───── Extrait choisi ─────
Ce barrage forme avec le barrage réservoir de Mornaguia un complexe de zones humides classé par la convention de Ramsar (no 2101) de 273 hectares. La zone s'étend des limites des deux zones humides à l'aire du déversoir et jusqu'au point de confluence avec le canal de la Medjerda[5].
Ces deux réservoirs constituent les rares points d'eau douce de la région, les autres points d'eau étant saumâtres ou salés. Ils attirent de ce fait une grande variété d'oiseaux migrateurs, en particulier en fin d'été quand les autres sites sont à sec[6].
Le site abrite des passereaux insectivores et des oiseaux aquatiques, en particulier des populations nicheuses de canards typique de l'Afrique du Nord[5]. Il sert de refuge à des oiseaux sédentaires mais aussi à des oiseaux migrateurs car les plans d'eau des deux barrages forment l'un des couloirs écologiques établis avec les zones humides du Sud, telles que la sebkha Séjoumi, le lac de Tunis et le complexe humide du sud de cap Bon[5].
Pendant la saison hivernale, les sites abritent entre une dizaine d'espèces d'oiseaux d'eau : la marmaronette marbrée, le canard siffleur, mais aussi le grèbe castagneux, le grèbe à cou noir, le fuligule morillon, la foulque macroule, le fuligule milouin, l'échasse blanche, le chevalier aboyeur, l'avocette élégante, le vanneau huppé, la cigogne blanche et tout particulièrement deux espèces au statut précaire, l'érismature à tête blanche (en danger) et le fuligule nyroca (quasi menacé)[5]. Bien que faible (1 % des individus de la population), le nombre d'érismature à tète blanche représente au moins 73 individus observés en 2010 à Mornaguia et neuf individus à Ghdir El Goulla[5].
─────
Dans l'extrait choisi ci-dessus, relevez s'il vous plaît toutes les zones humides du Sud avec lesquelles les plans d'eau des deux barrages forment un couloir écologique.
───── Contenu des données ─────
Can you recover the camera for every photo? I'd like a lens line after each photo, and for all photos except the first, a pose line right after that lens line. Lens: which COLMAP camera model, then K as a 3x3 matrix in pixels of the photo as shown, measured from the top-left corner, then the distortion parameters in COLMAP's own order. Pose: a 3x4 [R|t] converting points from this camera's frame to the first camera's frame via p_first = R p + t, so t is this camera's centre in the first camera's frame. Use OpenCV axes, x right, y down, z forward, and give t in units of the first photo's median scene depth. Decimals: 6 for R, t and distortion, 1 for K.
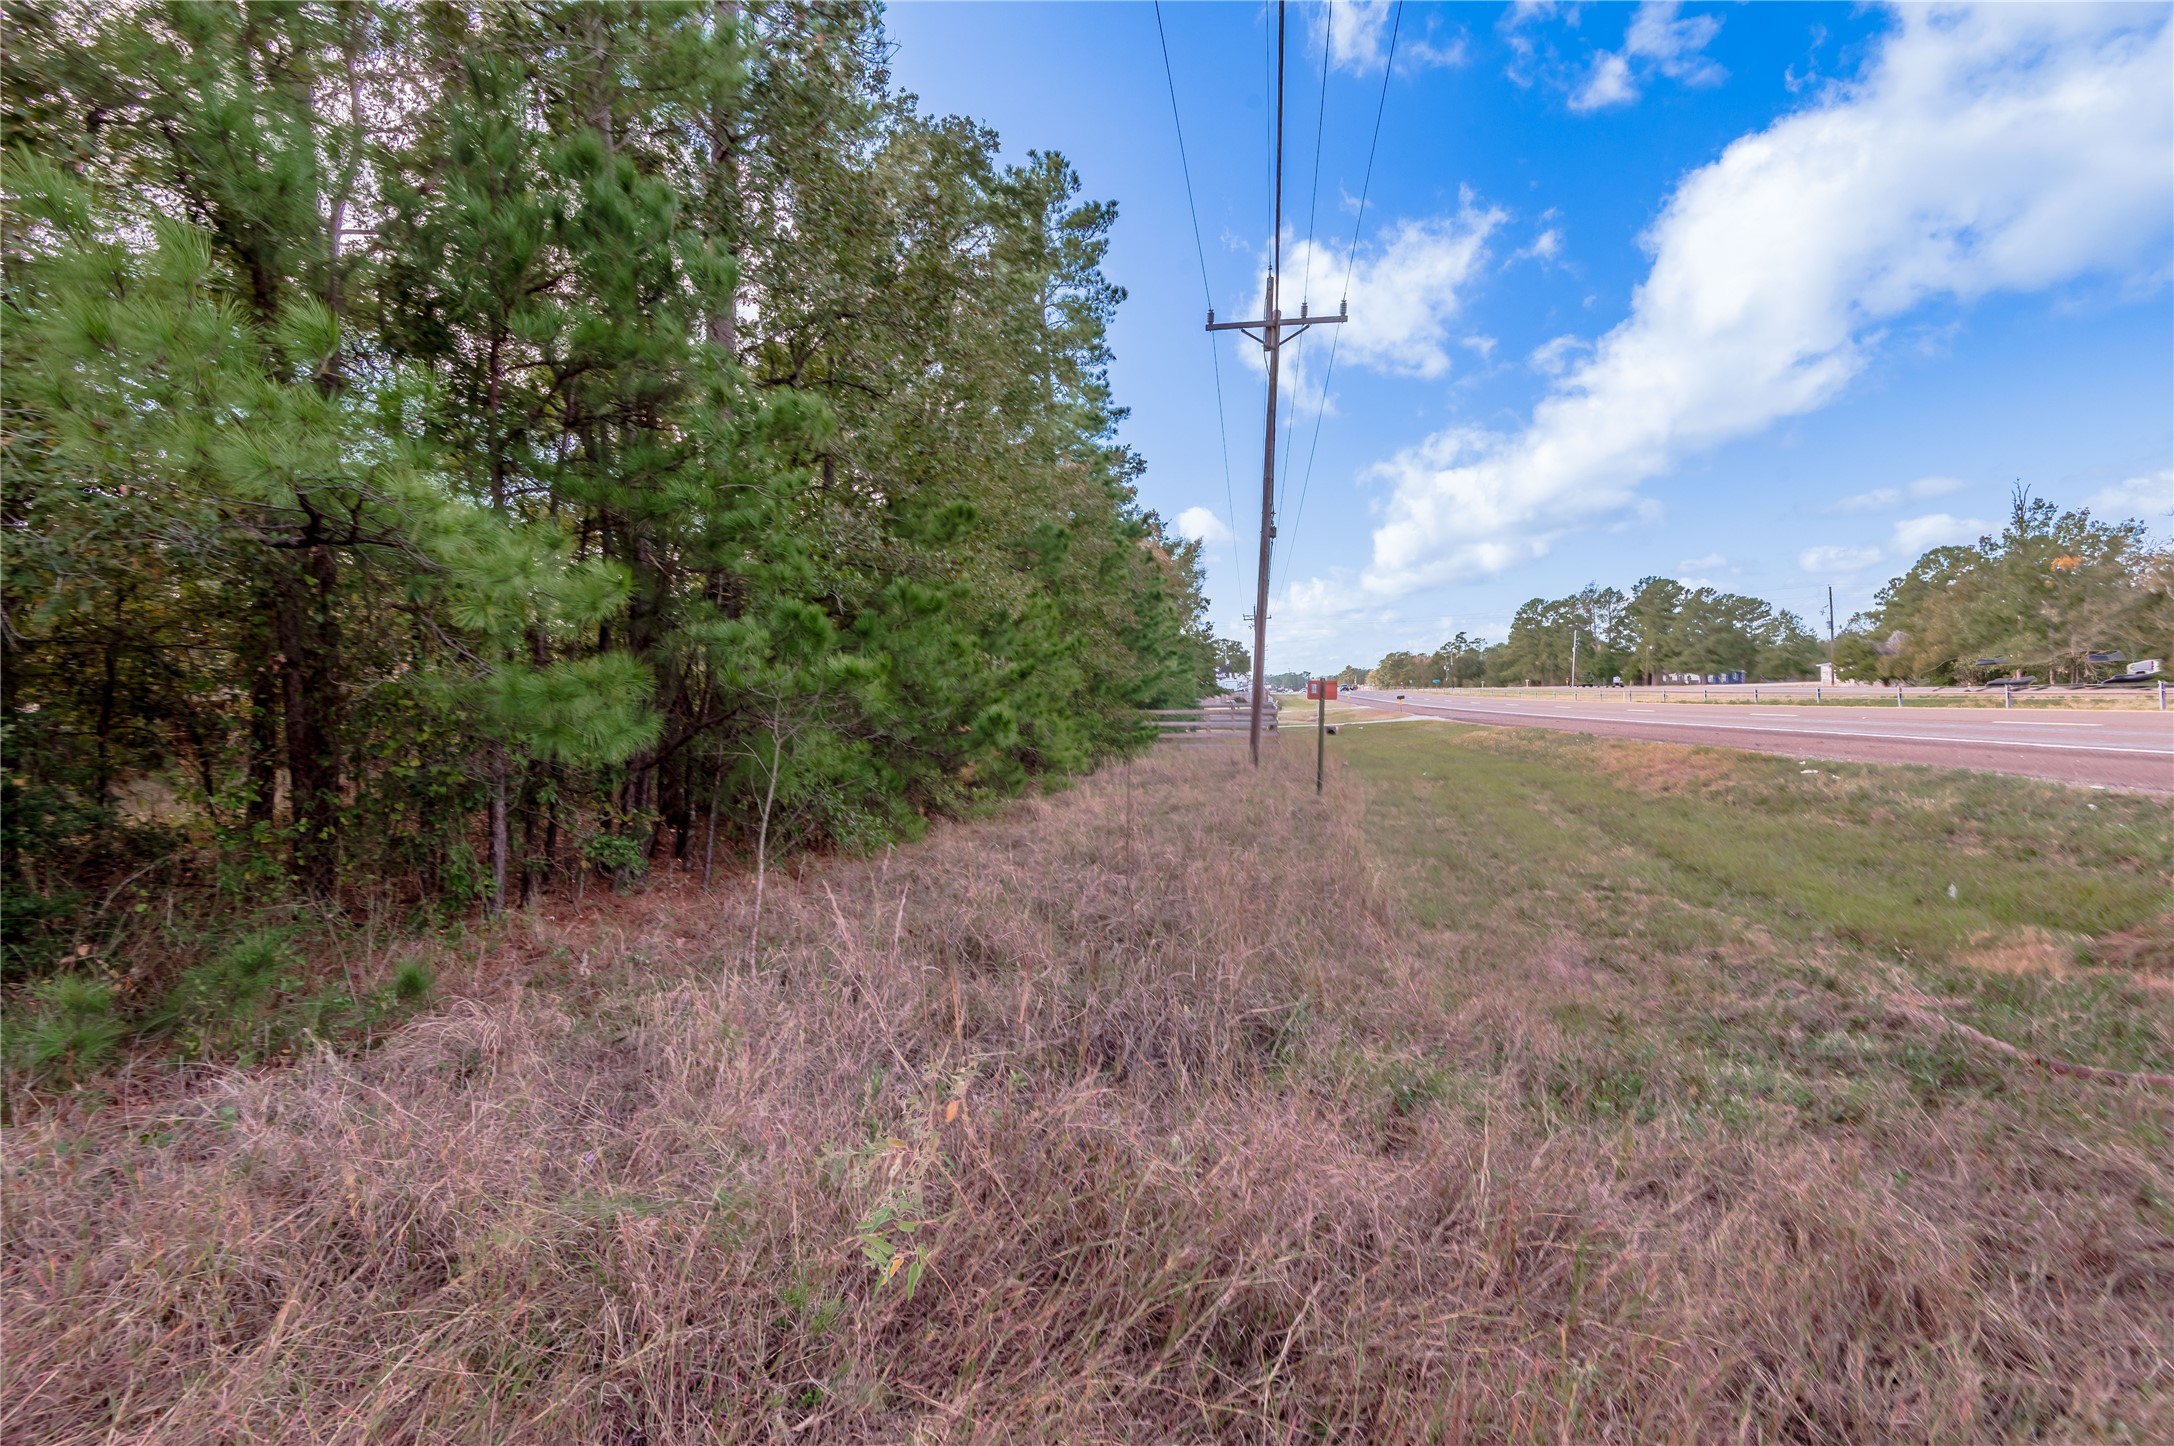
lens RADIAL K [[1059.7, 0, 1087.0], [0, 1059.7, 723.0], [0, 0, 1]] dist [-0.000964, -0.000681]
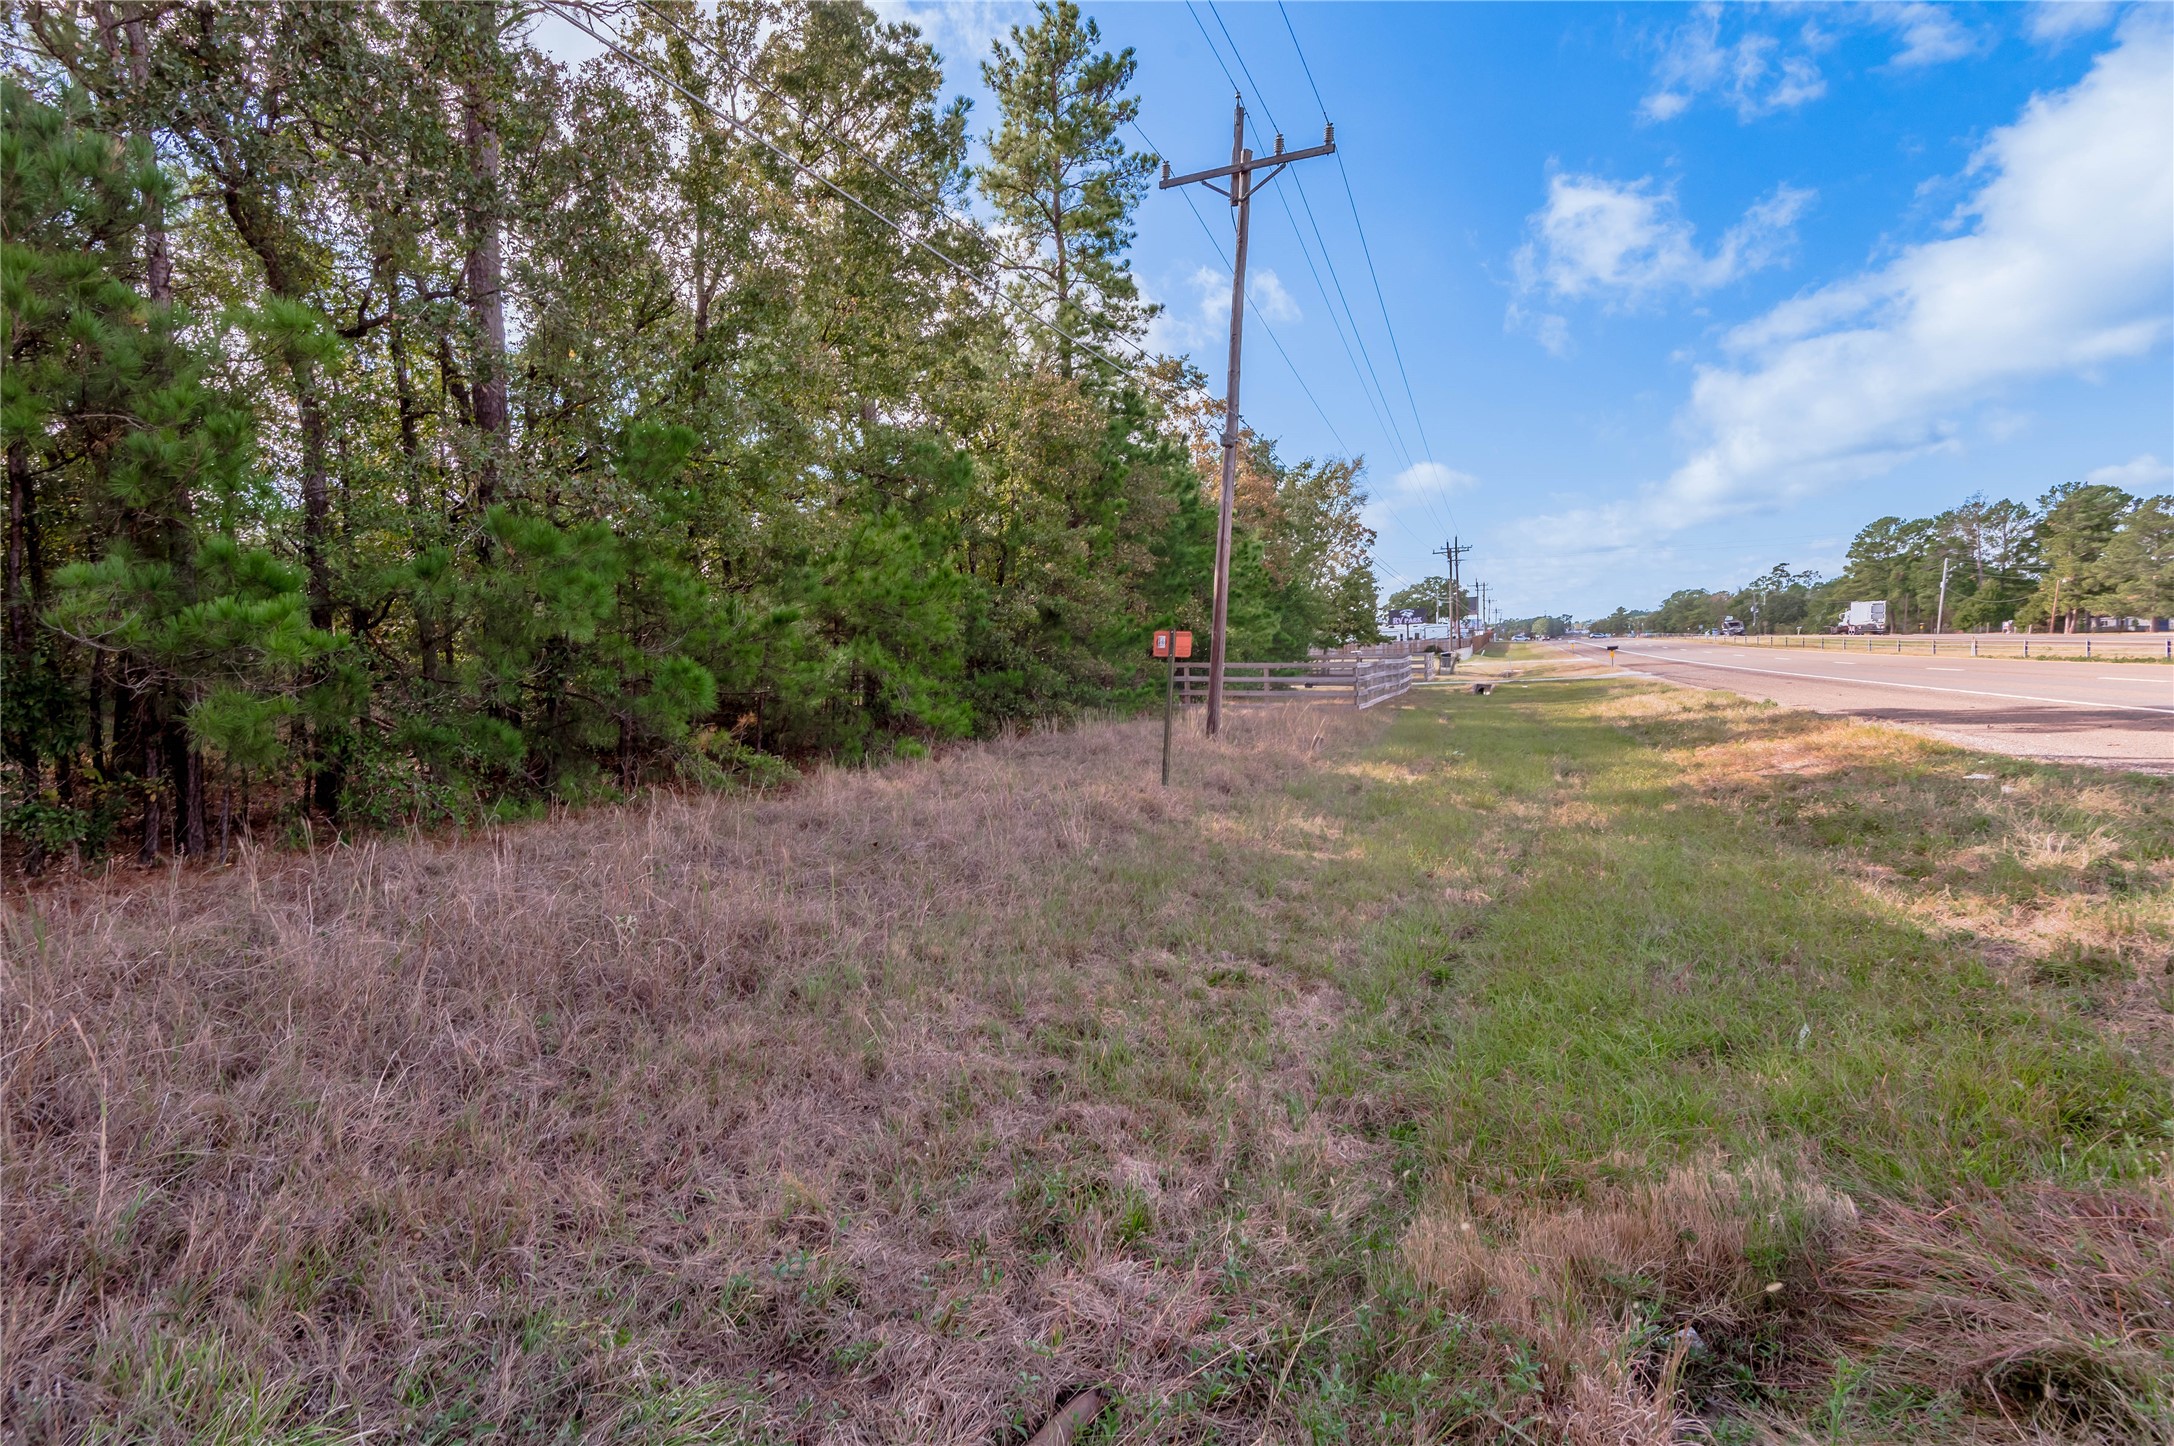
─────
Réponse proposée:
- la sebkha Séjoumi
- le lac de Tunis
- le complexe humide du sud de cap Bon